#### ATIVIDADE PROPOSTA 1:
Copie sem nenhuma alteração as linhas dos registros que vão do início até a linha que contém "Cara menentukan harga jual", inclusive. Deixe as imagens de fora.

Foto: picture alliance/AP/Universal/P. Perret
"Infiltrado na Klan"
Em 2019, o Oscar do melhor roteiro adaptado foi para um filme que também aborda a segregação racial. "Infiltrado na Klan", do diretor Spike Lee, remonta igualmente a uma história verídica. Nos anos 1970, um policial negro consegue se infiltrar na Ku Klux Klan. Desde a década de 1980, o cineasta afro-americano vem abordando o tema do racismo nos EUA.
Foto: D. Lee/F. Features
"Pantera Negra"
Um terceiro filme que aborda – no sentido mais amplo – o tema do racismo também arrebatou três Oscar este ano. "Pantera Negra", adaptação de HQ dos estúdios Marvel, apresentou pela primeira vez um super-herói negro. Os autores de quadrinhos Stan Lee e Jack Kirby criaram os personagens na década de 1960, no auge do movimento pelos direitos civis.
Foto: picture-alliance/Marvel Studios
Homens brancos julgam…
Em 1957, o filme "Doze homens e uma sentença" foi uma das primeiras obras do cinema americano a tratar do racismo. Como thriller judicial em primeira linha, a estreia cinematográfica do diretor Sidney Lumet também abordava os preconceitos dos doze jurados brancos, responsáveis pelo veredicto contra um jovem porto-riquenho no tribunal.
Foto: picture-alliance/United Archives
"No calor da noite"

#### MATERIAL DE ENTRADA:
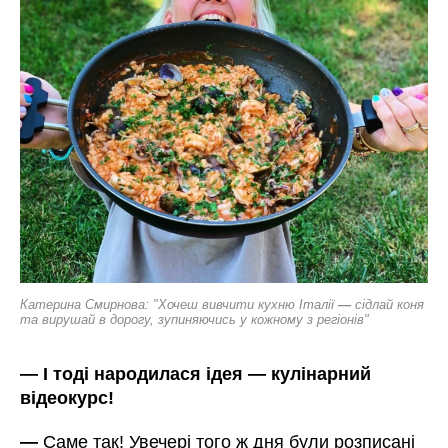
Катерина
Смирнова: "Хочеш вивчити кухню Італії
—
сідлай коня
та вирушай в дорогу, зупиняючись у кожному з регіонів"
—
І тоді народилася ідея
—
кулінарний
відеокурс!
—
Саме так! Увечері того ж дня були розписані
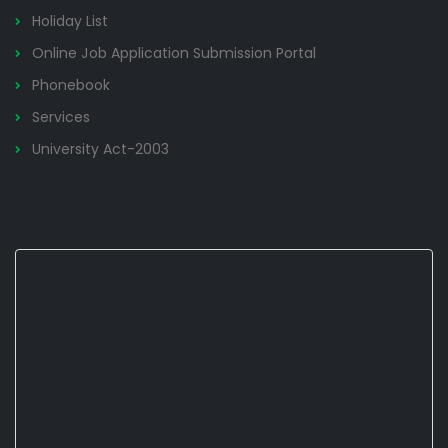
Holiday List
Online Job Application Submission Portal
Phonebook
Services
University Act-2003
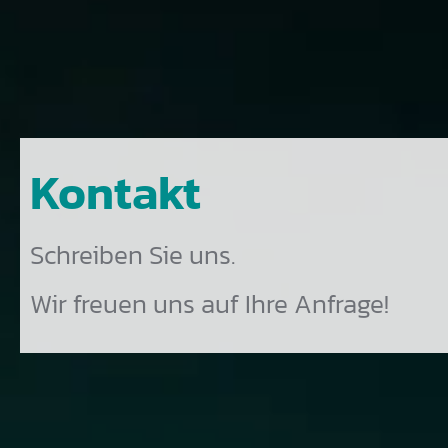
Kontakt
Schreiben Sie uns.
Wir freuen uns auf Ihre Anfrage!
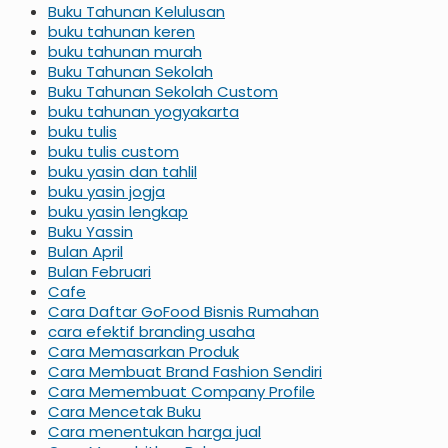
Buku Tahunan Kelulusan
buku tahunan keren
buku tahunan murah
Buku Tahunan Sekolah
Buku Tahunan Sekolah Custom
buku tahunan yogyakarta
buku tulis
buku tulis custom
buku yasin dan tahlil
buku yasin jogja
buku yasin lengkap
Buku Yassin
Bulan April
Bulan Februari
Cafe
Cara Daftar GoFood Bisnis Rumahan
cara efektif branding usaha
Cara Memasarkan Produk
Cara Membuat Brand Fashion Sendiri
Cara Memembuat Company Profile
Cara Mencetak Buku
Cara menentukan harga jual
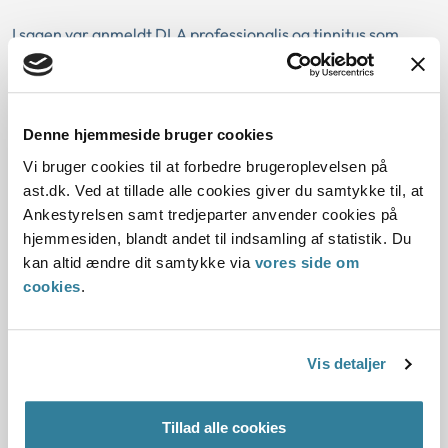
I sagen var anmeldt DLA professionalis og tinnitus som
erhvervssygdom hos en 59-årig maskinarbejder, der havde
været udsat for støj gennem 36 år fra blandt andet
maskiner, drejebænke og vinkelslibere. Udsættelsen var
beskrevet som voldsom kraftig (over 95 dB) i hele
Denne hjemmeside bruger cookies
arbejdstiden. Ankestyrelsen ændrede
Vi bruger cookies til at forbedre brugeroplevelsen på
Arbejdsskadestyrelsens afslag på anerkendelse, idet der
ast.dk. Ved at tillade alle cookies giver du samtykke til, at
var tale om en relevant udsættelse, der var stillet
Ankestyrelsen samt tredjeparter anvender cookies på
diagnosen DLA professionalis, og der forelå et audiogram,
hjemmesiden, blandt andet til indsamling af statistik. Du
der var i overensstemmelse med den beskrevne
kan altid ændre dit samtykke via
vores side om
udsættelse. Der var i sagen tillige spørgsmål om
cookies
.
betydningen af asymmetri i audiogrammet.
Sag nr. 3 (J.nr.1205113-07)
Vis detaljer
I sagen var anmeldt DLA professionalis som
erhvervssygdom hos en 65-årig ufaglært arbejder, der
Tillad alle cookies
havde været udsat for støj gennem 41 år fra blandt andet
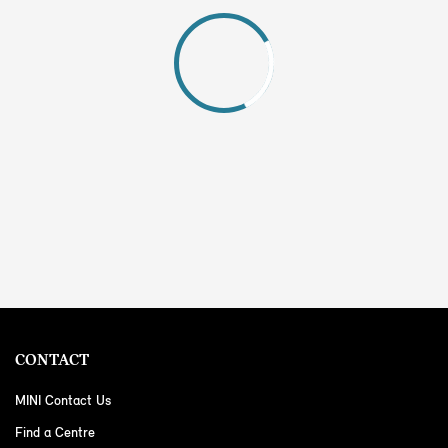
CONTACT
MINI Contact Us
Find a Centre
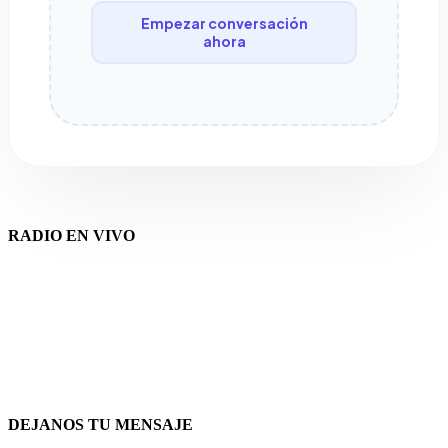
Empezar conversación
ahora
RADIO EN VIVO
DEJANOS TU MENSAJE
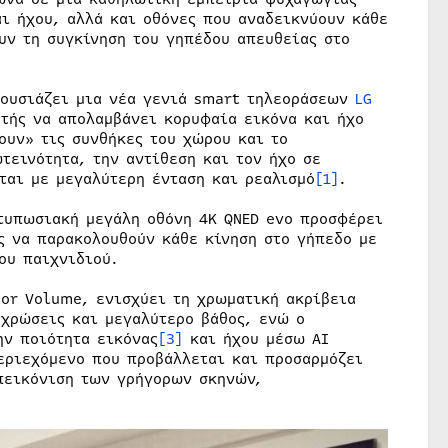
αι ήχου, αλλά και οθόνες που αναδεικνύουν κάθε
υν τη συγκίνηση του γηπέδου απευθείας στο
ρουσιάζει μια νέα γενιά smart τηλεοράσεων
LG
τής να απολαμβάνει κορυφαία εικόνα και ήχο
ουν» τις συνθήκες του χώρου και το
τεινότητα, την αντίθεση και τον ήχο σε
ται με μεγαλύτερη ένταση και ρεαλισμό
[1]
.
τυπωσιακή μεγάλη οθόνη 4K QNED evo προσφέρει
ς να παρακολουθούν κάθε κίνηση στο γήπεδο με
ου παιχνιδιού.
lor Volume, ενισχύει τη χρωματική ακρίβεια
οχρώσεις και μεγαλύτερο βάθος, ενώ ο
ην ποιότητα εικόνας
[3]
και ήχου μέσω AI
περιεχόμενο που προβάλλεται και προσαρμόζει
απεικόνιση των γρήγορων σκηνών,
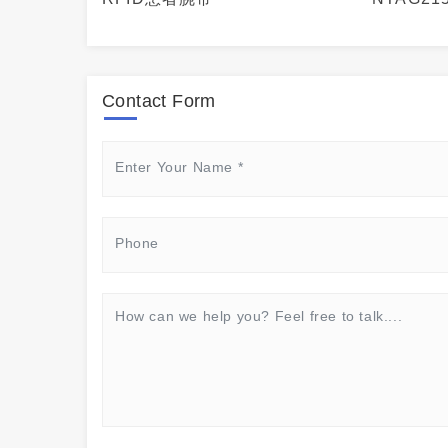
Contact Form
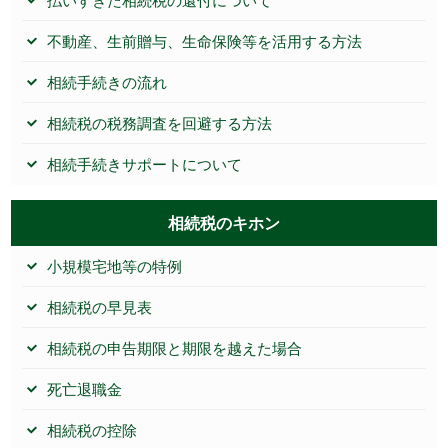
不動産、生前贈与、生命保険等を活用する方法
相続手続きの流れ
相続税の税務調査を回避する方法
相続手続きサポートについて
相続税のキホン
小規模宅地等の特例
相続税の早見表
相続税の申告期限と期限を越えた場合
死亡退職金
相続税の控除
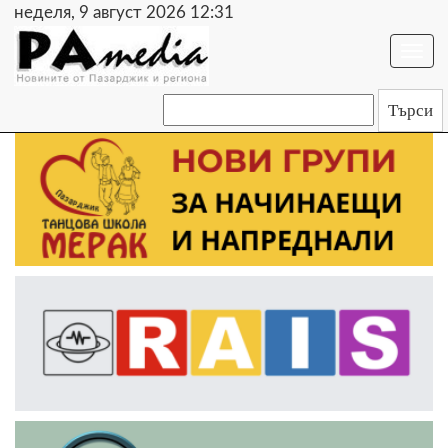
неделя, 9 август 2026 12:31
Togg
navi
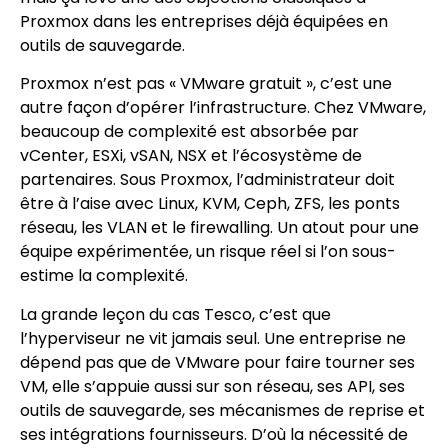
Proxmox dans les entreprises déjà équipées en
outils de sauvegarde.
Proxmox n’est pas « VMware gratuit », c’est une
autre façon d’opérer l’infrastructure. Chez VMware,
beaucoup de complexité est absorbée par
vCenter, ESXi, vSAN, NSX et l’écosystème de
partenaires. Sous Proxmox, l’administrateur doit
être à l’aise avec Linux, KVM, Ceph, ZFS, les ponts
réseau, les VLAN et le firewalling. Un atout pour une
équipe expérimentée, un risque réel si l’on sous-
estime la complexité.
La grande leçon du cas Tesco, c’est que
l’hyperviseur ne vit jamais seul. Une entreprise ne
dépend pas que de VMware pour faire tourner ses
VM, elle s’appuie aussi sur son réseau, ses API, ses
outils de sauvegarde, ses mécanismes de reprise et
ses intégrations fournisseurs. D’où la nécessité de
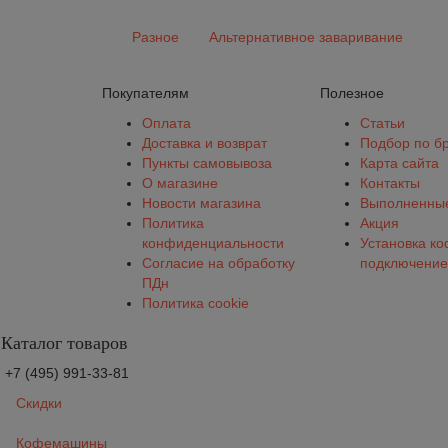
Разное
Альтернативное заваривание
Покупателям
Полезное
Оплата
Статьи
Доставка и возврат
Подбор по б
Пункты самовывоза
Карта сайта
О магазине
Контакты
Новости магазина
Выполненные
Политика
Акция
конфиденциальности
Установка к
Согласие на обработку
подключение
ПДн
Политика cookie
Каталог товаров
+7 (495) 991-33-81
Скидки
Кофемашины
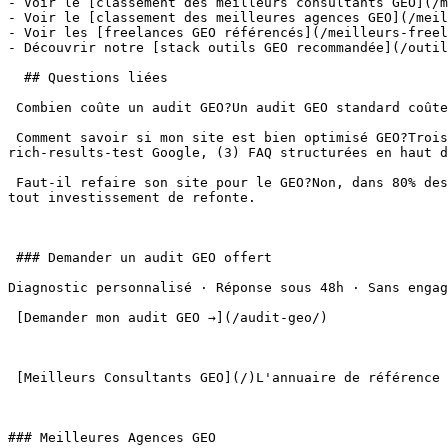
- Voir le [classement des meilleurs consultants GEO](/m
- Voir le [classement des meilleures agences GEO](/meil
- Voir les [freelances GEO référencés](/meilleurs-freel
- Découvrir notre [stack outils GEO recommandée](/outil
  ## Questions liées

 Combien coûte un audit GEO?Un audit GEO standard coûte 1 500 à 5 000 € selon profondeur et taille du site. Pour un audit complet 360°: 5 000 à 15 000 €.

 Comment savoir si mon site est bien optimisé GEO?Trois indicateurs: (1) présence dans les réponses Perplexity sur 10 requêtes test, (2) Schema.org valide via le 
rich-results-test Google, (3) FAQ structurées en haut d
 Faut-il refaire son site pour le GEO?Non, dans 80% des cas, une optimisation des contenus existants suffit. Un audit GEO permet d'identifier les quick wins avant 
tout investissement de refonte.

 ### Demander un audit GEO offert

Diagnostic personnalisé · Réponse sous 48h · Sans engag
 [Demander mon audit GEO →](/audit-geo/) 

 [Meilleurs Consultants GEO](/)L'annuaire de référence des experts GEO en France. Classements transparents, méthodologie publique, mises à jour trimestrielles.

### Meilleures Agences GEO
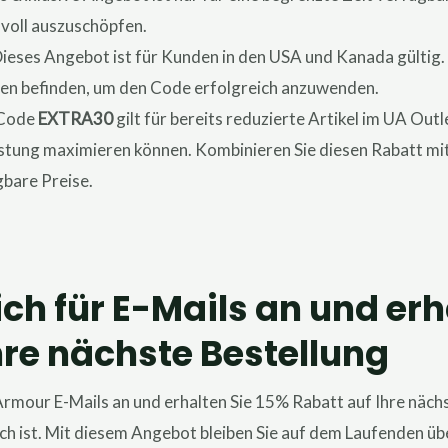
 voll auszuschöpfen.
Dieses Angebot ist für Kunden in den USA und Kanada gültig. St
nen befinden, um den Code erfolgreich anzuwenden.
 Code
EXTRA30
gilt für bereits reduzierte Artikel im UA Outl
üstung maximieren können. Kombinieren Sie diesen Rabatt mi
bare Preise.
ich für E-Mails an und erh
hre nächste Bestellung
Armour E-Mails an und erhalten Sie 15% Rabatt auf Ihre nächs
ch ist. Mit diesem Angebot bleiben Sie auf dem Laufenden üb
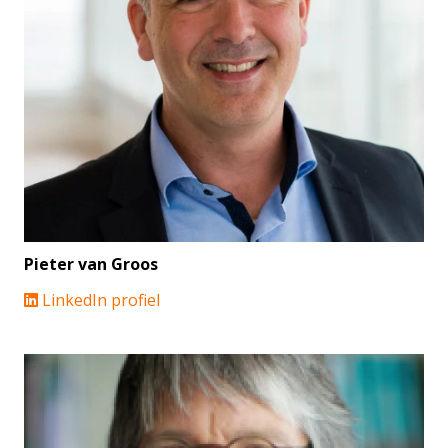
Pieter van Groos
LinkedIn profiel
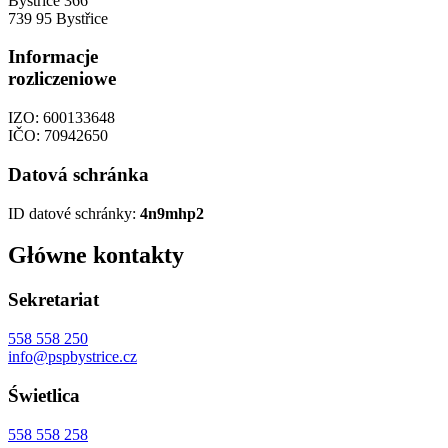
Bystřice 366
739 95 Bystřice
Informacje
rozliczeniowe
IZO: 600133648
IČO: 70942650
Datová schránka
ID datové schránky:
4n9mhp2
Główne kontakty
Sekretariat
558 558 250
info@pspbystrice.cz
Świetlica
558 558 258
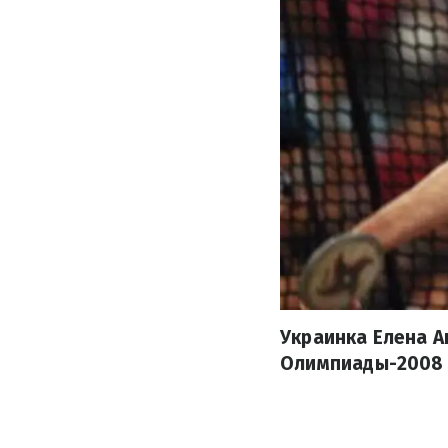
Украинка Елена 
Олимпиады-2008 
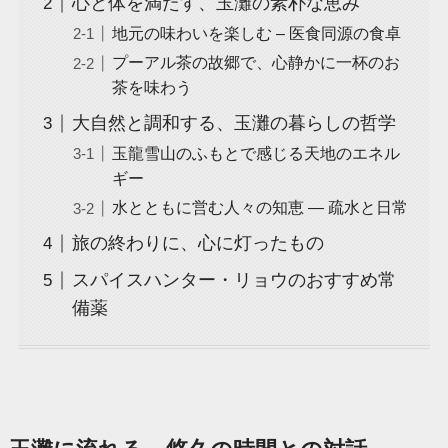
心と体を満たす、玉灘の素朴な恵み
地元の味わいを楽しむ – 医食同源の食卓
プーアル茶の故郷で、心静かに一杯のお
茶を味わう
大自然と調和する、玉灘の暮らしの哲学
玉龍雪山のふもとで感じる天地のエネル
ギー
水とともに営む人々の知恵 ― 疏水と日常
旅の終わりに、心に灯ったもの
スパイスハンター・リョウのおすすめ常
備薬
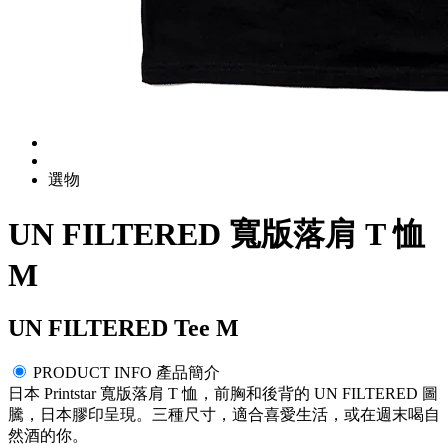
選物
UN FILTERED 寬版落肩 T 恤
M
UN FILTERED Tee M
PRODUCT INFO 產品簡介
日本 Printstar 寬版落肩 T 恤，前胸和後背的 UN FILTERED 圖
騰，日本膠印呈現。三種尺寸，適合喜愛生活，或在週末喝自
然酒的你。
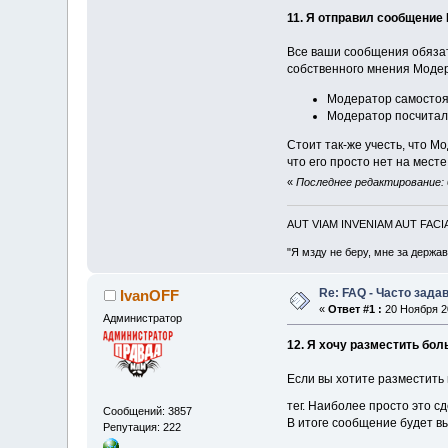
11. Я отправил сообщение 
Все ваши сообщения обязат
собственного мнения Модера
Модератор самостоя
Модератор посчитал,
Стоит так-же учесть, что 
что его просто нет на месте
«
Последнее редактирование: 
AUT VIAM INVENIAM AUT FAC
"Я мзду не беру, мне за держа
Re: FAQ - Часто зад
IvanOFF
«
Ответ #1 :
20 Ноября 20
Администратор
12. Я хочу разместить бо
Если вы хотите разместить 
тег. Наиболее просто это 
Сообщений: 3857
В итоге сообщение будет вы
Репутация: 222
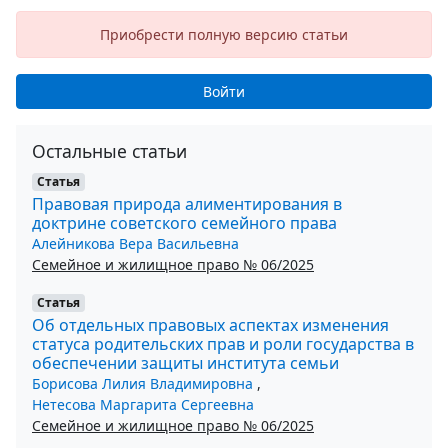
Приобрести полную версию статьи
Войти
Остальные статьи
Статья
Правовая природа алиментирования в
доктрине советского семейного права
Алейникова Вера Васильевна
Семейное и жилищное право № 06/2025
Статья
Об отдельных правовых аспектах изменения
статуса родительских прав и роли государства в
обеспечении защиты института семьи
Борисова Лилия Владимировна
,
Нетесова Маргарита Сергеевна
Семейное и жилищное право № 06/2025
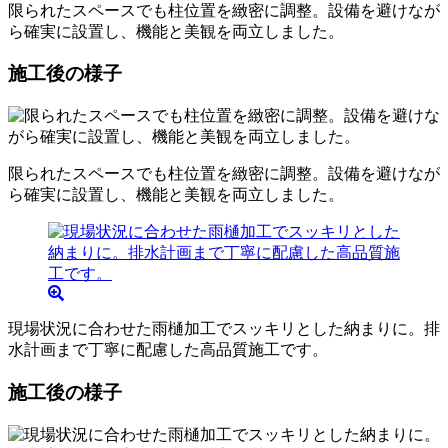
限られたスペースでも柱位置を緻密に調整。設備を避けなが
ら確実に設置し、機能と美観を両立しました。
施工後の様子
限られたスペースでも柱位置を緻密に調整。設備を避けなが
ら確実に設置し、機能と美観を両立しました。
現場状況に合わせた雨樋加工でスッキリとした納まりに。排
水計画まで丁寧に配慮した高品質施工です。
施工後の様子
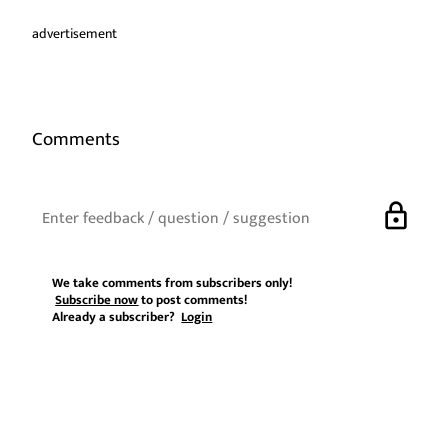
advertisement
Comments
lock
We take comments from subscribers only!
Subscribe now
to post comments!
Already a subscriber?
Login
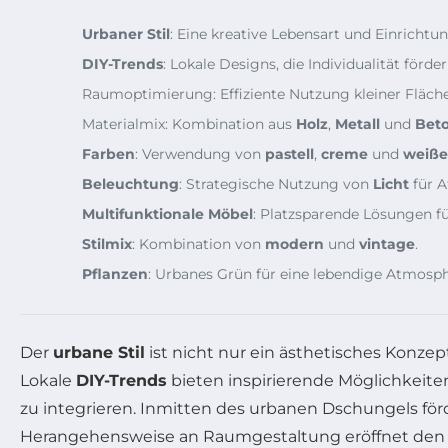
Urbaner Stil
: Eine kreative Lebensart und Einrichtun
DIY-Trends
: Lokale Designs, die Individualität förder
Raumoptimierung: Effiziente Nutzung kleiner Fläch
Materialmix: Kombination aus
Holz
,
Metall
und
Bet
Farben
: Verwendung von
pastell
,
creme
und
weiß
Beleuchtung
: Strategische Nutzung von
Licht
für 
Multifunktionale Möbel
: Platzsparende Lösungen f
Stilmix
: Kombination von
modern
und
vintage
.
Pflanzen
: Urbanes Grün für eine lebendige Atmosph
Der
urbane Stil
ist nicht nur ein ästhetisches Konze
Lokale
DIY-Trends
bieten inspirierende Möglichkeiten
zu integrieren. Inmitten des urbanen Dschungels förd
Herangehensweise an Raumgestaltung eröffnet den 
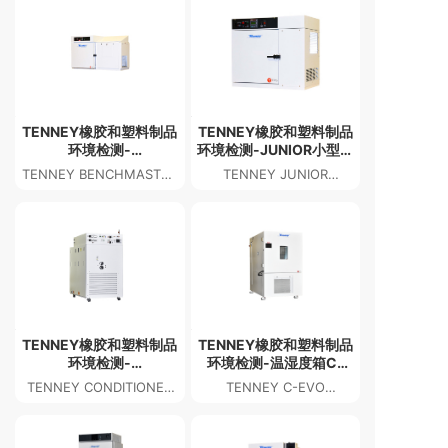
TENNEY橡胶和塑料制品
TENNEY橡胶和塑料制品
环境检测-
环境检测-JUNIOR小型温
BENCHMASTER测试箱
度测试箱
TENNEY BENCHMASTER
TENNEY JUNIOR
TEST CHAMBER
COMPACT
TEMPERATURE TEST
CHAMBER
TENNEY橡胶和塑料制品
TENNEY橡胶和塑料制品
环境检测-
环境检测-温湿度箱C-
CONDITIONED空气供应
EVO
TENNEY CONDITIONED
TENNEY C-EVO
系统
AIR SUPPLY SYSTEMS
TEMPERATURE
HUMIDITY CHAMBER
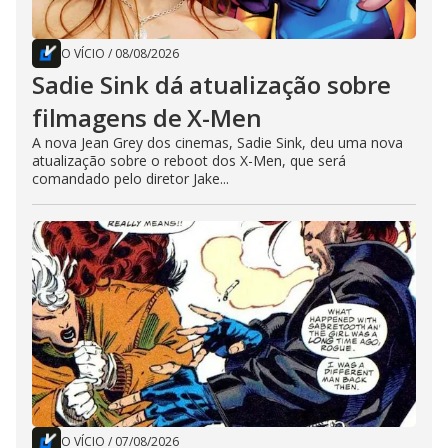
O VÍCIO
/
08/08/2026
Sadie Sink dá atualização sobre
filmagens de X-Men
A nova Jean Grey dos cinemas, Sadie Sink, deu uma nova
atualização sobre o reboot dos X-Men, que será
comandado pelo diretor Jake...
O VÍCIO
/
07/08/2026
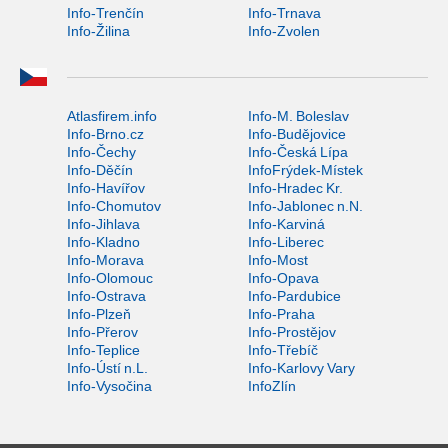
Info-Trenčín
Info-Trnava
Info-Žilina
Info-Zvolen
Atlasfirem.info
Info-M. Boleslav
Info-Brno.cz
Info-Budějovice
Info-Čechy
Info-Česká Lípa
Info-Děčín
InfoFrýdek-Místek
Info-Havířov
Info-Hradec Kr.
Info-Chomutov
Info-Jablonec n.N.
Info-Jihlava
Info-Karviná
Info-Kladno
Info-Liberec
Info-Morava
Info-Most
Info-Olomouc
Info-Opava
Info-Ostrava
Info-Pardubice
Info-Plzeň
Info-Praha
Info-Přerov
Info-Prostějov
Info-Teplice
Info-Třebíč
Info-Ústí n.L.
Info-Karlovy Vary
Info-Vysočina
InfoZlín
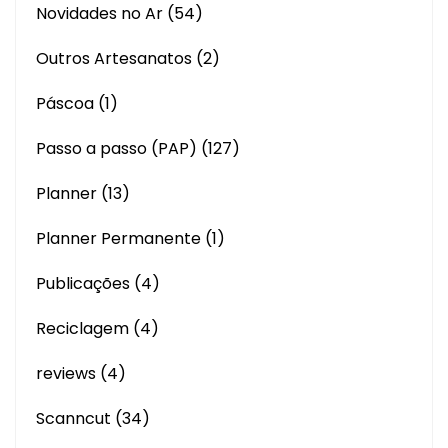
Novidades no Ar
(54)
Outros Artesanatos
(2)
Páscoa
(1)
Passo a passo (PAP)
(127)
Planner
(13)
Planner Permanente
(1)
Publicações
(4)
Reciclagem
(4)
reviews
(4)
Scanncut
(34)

#### ATIVIDADE PROPOSTA 2:
Dê continuidade ao texto sobre filmes que abordam o racismo, a partir do ponto em que ele termina.

#### RESULTADO DA ATIVIDADE 1:
Катерина
Смирнова: "Хочеш вивчити кухню Італії
—
сідлай коня
та вирушай в дорогу, зупиняючись у кожному з регіонів"
—
І тоді народилася ідея
—
кулінарний
відеокурс!
—
Саме так! Увечері того ж дня були розписані
Holiday List
Online Job Application Submission Portal
Phonebook
Services
University Act-2003
Kontakt
Schreiben Sie uns.
Wir freuen uns auf Ihre Anfrage!
Buku Tahunan Kelulusan
buku tahunan keren
buku tahunan murah
Buku Tahunan Sekolah
Buku Tahunan Sekolah Custom
buku tahunan yogyakarta
buku tulis
buku tulis custom
buku yasin dan tahlil
buku yasin jogja
buku yasin lengkap
Buku Yassin
Bulan April
Bulan Februari
Cafe
Cara Daftar GoFood Bisnis Rumahan
cara efektif branding usaha
Cara Memasarkan Produk
Cara Membuat Brand Fashion Sendiri
Cara Memembuat Company Profile
Cara Mencetak Buku
Cara menentukan harga jual

#### RESULTADO DA ATIVIDADE 2:
Dez anos depois, foi Sidney Poitier quem abriu mais portas em Hollywood. No drama "No calor da noite", Poitier interpreta um policial do norte que tem de resolver um caso no sul dos EUA e se depara com um racismo abismal. O filme foi premiado com cinco Oscars – e coroou Poitier como primeiro superastro afro-americano do cinema do país.
Foto: picture-alliance/United Archiv/TBM
"Mississippi em chamas"
Rodado nos EUA pelo diretor britânico Alan Parker, em 1988, "Mississippi em chamas" aborda assassinatos de negros e investigações do FBI. Um crítico escreveu: "A direção sensacionalista de Parker (faz) praticamente tudo para transformar 'Mississippi em chamas' num pastiche de filme de gângster. Mesmo assim, a película rompe um tabu: põe a culpa em toda uma camada burguesa de americanos brancos."
Foto: ORION PICTURES CORPORATION
"Conduzindo Miss Daisy"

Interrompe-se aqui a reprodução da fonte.